In most cases, the promises for instant results ignore a major detail: the amount of work it took the person selling the promise to get to where they assure you can be in “five easy steps.”
The instant gratification our culture demands robs us of the beauty of discovering our processes to reach the vision we have for ourselves. It takes away from learning how we need to work and robs us of joy. It fosters impatience.
From my observation of successful fiction writers (ones who have written many books for over twenty-plus years), few were an overnight success. They didn’t have instant sales by following “five easy steps.” They logged the time required to write the story, learned the business skills they needed, faced rejection, struggled with uncertainty, kept trying, and eventually published their book. Then they started again.

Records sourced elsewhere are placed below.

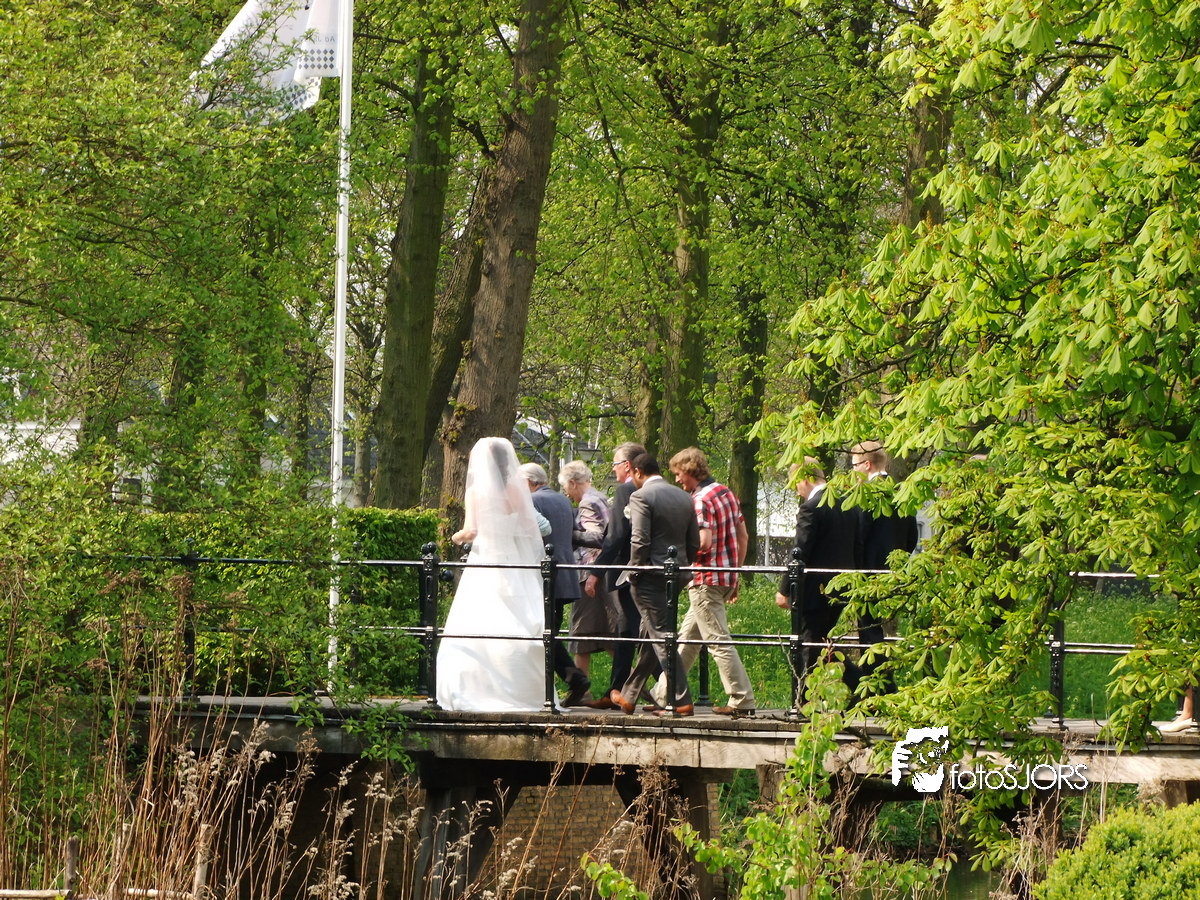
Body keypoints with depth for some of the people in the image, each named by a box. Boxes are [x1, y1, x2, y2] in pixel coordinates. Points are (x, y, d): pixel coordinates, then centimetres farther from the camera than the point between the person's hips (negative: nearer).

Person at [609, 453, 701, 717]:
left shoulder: (641, 497, -11)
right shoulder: (684, 498, 11)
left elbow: (640, 541, -17)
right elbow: (694, 544, 11)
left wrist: (635, 573, -5)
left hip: (651, 576, -8)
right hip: (676, 575, 8)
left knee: (662, 638, -6)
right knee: (650, 637, 16)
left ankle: (681, 701, -10)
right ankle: (628, 696, 25)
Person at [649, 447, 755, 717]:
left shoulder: (701, 500, -15)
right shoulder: (725, 493, 13)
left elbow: (703, 543, -25)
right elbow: (743, 537, 15)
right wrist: (734, 575, 21)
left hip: (706, 580, -10)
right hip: (726, 577, 10)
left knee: (719, 642, -7)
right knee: (687, 638, 16)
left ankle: (742, 701, -9)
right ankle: (662, 695, 23)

Building a fiction writing career requires a long-term perspective. It’s a slow process that requires overcoming mental obstacles, trusting yourself, and being patient as you write the next book and then the next one.
It doesn’t matter how fast you write or create art. It doesn’t matter what other things you have going on in your life. What matters is that you make the time to move forward on the vision you have for your creative career as regularly as you can.
Your stories matter. Your art matters.
Isn’t it worth giving yourself the grace to develop your process in as many steps as it takes, in as much time as it takes?